5. COVID-19 has many symptoms: some typical, some atypical. Most patients with COVID present with either a fever, cough or shortness of breath. However, many also have other symptoms including headache, fatigue, gastrointestinal complaints, rashes and more. In children, there can be an inflammatory syndrome that resembles Kawasaki disease. It's important to be alert for these other symptoms. Too often the diagnosis of COVID has been delayed because the symptoms weren't typical. Of importance, the sudden loss of taste or smell in an otherwise healthy person is very concerning for the diagnosis of COVID.

6. Some people have symptoms for many months after infection. We call these cases "long haulers" and the cause is not completely understood. Most commonly, these individuals get over their acute symptoms but are left with disabling fatigue, marked exercise intolerance, and often a sense of heart racing with minimal activity. Some researchers think that the virus causes inflammation in the part of the nervous system that controls heart rate, blood pressure and temperature. Patients with such cases seem to be increasing in number and will likely further grow as the pandemic continues. It's important to note that despite the presence of these "long haul" symptoms, people like this are not infectious.

7. We've made a lot of progress on therapies. It's hard to believe, but we've only known about COVID-19 for several months. However, in that short time medical researchers have identified treatments that work to limit the disease or shorten its duration (remdesivir, dexamethasone), treatments that probably work (monoclonal antibodies) and treatments that likely show minimal or no benefit (hydroxychloroquine). Medical researchers have a lot of experience conducting studies to determine which treatments are most likely to be beneficial. Listen to the scientists who are doing good peer-reviewed research. Be wary of those who promote cures without good science supporting them.

8. The mortality rate from COVID-19 in October is a lot lower than it was in March and April. We've learned a lot about this disease over the past several months. In addition to the therapies described above, we've also learned a great deal about the critical care of patients with COVID-19. We've learned how to best use oxygen, how to best position patients for maximal ventilation ("proning"), when and how to use mechanical ventilators.

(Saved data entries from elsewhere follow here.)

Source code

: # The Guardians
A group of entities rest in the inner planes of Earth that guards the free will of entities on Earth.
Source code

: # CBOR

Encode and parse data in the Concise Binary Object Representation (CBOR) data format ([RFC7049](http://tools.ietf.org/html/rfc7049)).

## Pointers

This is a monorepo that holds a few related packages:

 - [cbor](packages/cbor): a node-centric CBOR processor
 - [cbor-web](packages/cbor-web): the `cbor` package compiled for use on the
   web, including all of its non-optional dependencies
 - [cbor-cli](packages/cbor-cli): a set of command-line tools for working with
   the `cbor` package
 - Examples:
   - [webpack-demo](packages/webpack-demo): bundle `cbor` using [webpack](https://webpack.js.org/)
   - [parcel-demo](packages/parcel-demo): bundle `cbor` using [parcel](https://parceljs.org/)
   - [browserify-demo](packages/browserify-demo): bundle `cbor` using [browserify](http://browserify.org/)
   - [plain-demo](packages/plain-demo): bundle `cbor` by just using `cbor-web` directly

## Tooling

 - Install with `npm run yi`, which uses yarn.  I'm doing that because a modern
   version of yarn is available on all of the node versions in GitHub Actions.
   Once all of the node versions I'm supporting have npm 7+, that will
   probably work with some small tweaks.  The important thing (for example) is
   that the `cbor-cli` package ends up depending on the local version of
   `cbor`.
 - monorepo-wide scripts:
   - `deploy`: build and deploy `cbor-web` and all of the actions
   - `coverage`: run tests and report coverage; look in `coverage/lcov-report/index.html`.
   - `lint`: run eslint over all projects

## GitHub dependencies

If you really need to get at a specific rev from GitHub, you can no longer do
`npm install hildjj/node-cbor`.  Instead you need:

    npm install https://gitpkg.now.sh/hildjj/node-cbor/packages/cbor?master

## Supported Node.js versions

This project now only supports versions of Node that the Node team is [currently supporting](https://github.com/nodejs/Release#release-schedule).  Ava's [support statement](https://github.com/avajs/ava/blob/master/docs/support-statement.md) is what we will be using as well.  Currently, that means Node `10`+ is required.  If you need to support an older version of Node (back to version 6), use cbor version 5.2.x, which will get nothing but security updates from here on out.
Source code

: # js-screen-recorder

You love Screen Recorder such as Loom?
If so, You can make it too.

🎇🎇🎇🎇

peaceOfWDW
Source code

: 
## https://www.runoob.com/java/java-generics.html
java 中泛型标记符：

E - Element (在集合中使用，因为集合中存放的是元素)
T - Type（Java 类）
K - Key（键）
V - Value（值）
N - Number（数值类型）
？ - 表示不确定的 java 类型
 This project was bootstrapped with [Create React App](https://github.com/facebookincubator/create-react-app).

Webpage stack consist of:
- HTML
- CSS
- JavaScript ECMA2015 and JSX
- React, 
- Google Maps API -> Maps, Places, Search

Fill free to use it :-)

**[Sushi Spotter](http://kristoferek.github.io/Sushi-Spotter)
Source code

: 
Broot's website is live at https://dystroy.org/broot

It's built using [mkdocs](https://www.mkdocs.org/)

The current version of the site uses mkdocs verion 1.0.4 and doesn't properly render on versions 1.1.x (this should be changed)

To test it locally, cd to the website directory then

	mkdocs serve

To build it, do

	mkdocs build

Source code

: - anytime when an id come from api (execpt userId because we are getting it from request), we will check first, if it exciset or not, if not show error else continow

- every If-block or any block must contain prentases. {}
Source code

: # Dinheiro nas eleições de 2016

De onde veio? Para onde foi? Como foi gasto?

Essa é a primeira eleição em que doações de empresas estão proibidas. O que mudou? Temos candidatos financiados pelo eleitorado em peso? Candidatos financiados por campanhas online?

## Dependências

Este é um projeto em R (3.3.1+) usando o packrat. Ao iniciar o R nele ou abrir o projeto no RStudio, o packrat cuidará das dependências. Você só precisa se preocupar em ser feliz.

We've begun to understand how the virus affects the heart and other organs. We've found that the virus increases blood clotting and are doing research to understand when and how to use blood thinners. In the Ascension system alone, which serves 4 million unique lives annually, we've seen a 50% reduction in hospital mortality over the past six months – remarkable progress in such a short period of time.

9. COVID-19 isn't going away any time soon. The pandemic will end when we have "herd immunity" to the virus. This will happen when either enough people have become infected and develop immunity, or when enough people are treated with an effective and safe vaccine. Unfortunately, it looks like that according to our best information only 10% of the population has reportedly had the virus to date and is immune for an undetermined amount of time. We've got many more months to go.

10. We still have a lot to learn. The good news is we're learning more all the time.